DCG is one of the largest crypto conglomerates on the market and counts Grayscale Investments, the trust’s issuer, as one of its subsidiaries.
According to the filing, Silbert has moved to liquidate nearly 120,000 ETCG shares, worth an aggregate market value of approximately $755,295 dollars. This also appears to be the first time Silbert has sold any of his ETCG shares, according to SEC filings.
The ETCG fund, which launched in 2017, allows investors to gain exposure to Ethereum Classic (ETC) through a brokerage account. ETC and Ethereum (ETH) used to be the same thing until 2016, when developers implemented a hard fork of the network to return millions worth of stolen funds to investors after a hack. The fork was notably backed by Ethereum co-founder Vitalik Buterin.

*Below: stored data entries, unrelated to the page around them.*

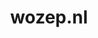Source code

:---
layout: post
title: "wozep.nl"
internal_url: "/dutchgov/wozep.nl.html"
subdomains_count: 2
all_subdomains_count: 2
urls_count: 2
ssl_rank: 0
http_rank: 55
url_link: /data/wozep.nl/urls.txt
all_subdomains_link: /data/wozep.nl/all_subdomains.txt
subdomains_link: /data/wozep.nl/subdomains.txt
categories: dutchgov
---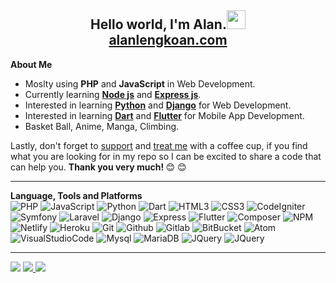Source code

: <h2 align="center">
    Hello world, I'm Alan.<img src="https://raw.githubusercontent.com/MartinHeinz/MartinHeinz/master/wave.gif" width="30px">
    <br>
    <a href="https://alanlengkoan.com">alanlengkoan.com</a>
</h2>

<b>About Me</b>
<br>
<ul>
    <li>Moslty using <b>PHP</b> and <b>JavaScript</b> in Web Development.</li>
    <li>Currently learning <b><a href="https://nodejs.org/">Node js</a></b> and <b><a href="https://expressjs.com/">Express js</a></b>.</li>
    <li>Interested in learning <b><a href="https://www.python.org/">Python</a></b> and <b><a href="https://www.djangoproject.com/">Django</a></b> for Web Development.</li>
    <li>Interested in learning <b><a href="https://dart.dev/">Dart</a></b> and <b><a href="https://flutter.dev/">Flutter</a></b> for Mobile App Development.</li>
    <li>Basket Ball, Anime, Manga, Climbing.</li>
</ul>
<p>
    Lastly, don't forget to <a href="https://trakteer.id/alanlengkoan">support</a> and <a href="https://saweria.co/alanlengkoan">treat me</a> with a coffee cup, if you find what you are looking for in my repo so I can be excited to share a code that can help you. <strong>Thank you very much! </strong>&#128522;&nbsp;&#128522;
</p>
<hr>

<b>Language, Tools and Platforms</b>
<br>
<img src="https://img.shields.io/badge/php-%23777BB4.svg?&style=for-the-badge&logo=php&logoColor=white"
    alt="PHP">
<img src="https://img.shields.io/badge/javascript-%23F7DF1E.svg?&style=for-the-badge&logo=javascript&logoColor=white"
    alt="JavaScript">
<img src="https://img.shields.io/badge/python-3670A0.svg?&style=for-the-badge&logo=python&logoColor=white"
    alt="Python">
<img src="https://img.shields.io/badge/dart-%230175C2.svg?&style=for-the-badge&logo=dart&logoColor=white"
    alt="Dart">
<img src="https://img.shields.io/badge/html5-%23E34F26.svg?&style=for-the-badge&logo=html5&logoColor=white"
    alt="HTML3">
<img src="https://img.shields.io/badge/css3-%231572B6.svg?&style=for-the-badge&logo=css3&logoColor=white"
    alt="CSS3">
<img src="https://img.shields.io/badge/codeigniter-%23EF4223.svg?&style=for-the-badge&logo=codeigniter&logoColor=white"
    alt="CodeIgniter">
<img src="https://img.shields.io/badge/symfony-%23000000.svg?&style=for-the-badge&logo=symfony&logoColor=white"
    alt="Symfony">
<img src="https://img.shields.io/badge/laravel-%23FF2D20.svg?&style=for-the-badge&logo=laravel&logoColor=white"
    alt="Laravel">
<img src="https://img.shields.io/badge/django-%23092E20.svg?&style=for-the-badge&logo=django&logoColor=white"
    alt="Django">
<img src="https://img.shields.io/badge/express-%23404d59.svg?&style=for-the-badge&logo=express&logoColor=white"
    alt="Express">
<img src="https://img.shields.io/badge/flutter-%2302569B.svg?&style=for-the-badge&logo=flutter&logoColor=white"
    alt="Flutter">
<img src="https://img.shields.io/badge/composer-A52A2A.svg?&style=for-the-badge&logo=composer&logoColor=white"
    alt="Composer">
<img src="https://img.shields.io/badge/npm-%23000000.svg?&style=for-the-badge&logo=npm&logoColor=white"
    alt="NPM">
<img src="https://img.shields.io/badge/netlify-%23000000.svg?&style=for-the-badge&logo=netlify&logoColor=#00C7B7"
    alt="Netlify">
<img src="https://img.shields.io/badge/heroku-%23430098.svg?&style=for-the-badge&logo=heroku&logoColor=white"
    alt="Heroku">
<img src="https://img.shields.io/badge/git-%23F05033.svg?&style=for-the-badge&logo=git&logoColor=white"
    alt="Git">
<img src="https://img.shields.io/badge/github-%23121011.svg?&style=for-the-badge&logo=github&logoColor=white"
    alt="Github">
<img src="https://img.shields.io/badge/gitlab-%23181717.svg?&style=for-the-badge&logo=gitlab&logoColor=white"
    alt="Gitlab">
<img src="https://img.shields.io/badge/bitbucket-%230047B3.svg?&style=for-the-badge&logo=bitbucket&logoColor=white"
    alt="BitBucket">
<img src="https://img.shields.io/badge/atom-%2366595C.svg?&style=for-the-badge&logo=atom&logoColor=white"
    alt="Atom">
<img src="https://img.shields.io/badge/Visual%20Studio%20Code-0078d7.svg?style=for-the-badge&logo=visual-studio-code&logoColor=white"
    alt="VisualStudioCode">
<img src="https://img.shields.io/badge/mysql-%2300f.svg?style=for-the-badge&logo=mysql&logoColor=white"
    alt="Mysql">
<img src="https://img.shields.io/badge/MariaDB-003545?style=for-the-badge&logo=mariadb&logoColor=whit"
    alt="MariaDB">
<img src="https://img.shields.io/badge/jquery-%230769AD.svg?style=for-the-badge&logo=jquery&logoColor=white"
    alt="JQuery">
<img src="https://img.shields.io/badge/bootstrap-%23563D7C.svg?style=for-the-badge&logo=bootstrap&logoColor=white"
    alt="JQuery">
    
<hr>

<img src="https://komarev.com/ghpvc/?username=alanlengkoan&color=blue" />

<!--START_SECTION:waka-->
<!--END_SECTION:waka-->

<a href="https://github.com/alanlengkoan">
    <img src="https://github-readme-stats.vercel.app/api?username=alanlengkoan&show_icons=true&theme=dark" />
</a>

<a href="https://github.com/alanlengkoan">
    <img src="https://github-readme-stats.vercel.app/api/top-langs/?username=alanlengkoan&layout=compact&theme=dark" />
</a>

The ETCG sale represents a small portion of the fund’s $225 million assets under management and 14 million outstanding shares—of which Silbert is a 10% shareholder. He’s also listed as one of the fund’s directors.
The sale was brokered by New York-based firm Cannacord Genuity on April 28 on the OTCQX, the highest tier of over-the-counter (OTC) market for trading securities, according to the SEC filing.
Silbert’s shares were originally purchased during two privately negotiated transactions over the 2017-2018 period. So far, he hasn’t made any official comments on the recent transaction.
It’s a somewhat surprising development to see the crypto permabull selling his ETCG shares. Silbert has been in the crosshairs over the past months, due to a $630 million dollar debt DCG-owned lending desk Genesis owes to Gemini, a crypto exchange and custodian owned by the Winklevoss twins.
Earlier this week, the companies announced they had entered into a 30-day mediation process to settle the outstanding loan balance. “If DCG is unable to pay and/or restructure its debt, DCG risks defaulting on its obligations,” Gemini said in a statement.